The deeper failure is narrative. The tech industry has not articulated why innovation matters to ordinary voters. The median American sees AI as water-wasting, power-hungry, prone to scamming grandparents and exposing children to gambling and adult content. If the industry's best pitch is better chatbots for sports betting, voters will rationally choose to cage the sector. Technology is the only mechanism for escaping the Malthusian trap, but the industry has substituted AGI hype for a coherent theology of progress. Until leaders articulate innovation as a moral imperative rather than a rationalist inevitability, expect the entire U.S. tech ecosystem to follow Boston's path: taxed, looted, exhausted.
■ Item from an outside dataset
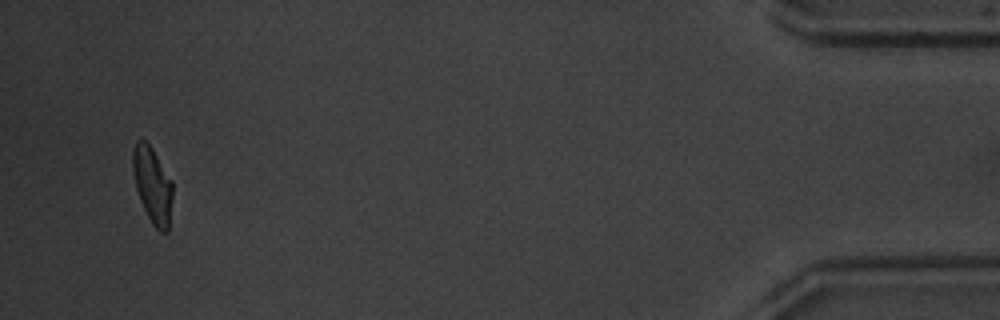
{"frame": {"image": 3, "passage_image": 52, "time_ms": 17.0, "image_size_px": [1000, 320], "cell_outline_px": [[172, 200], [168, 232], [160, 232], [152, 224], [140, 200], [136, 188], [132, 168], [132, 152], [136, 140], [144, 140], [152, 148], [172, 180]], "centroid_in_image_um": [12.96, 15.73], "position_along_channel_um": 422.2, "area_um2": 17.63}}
The industry lacks a figure with the earnestness and scale of Steve Jobs. Jobs could pitch stock options as a technical question about incentive alignment or describe computers as bicycles for the mind, because he was larger than life and genuinely believed in the technology's human impact. Current leaders such as Elon, Sam Altman, and Dario Amodei trigger hostility when they discuss AI, even when saying optimistic things. The rationalist culture of AI compounds this by assuming insiders already understand why AI is good and focusing instead on convincing them it's safe. Ordinary people know only Terminator narratives and job-displacement warnings. What's missing is someone willing to dwell on tactile, immediate benefits such as a free doctor in your pocket, the ability to learn languages, or the ability to create art, without seeming like a Steve Jobs impersonator.

One structural constraint complicates the narrative problem: AI's capital intensity. Apple built low-capex products that could fund themselves through sales. AI requires massive upfront infrastructure spending and must convince financial markets to fund it. That forces messaging toward Wall Street as much as the public, diluting the kind of pure product optimism Jobs could afford.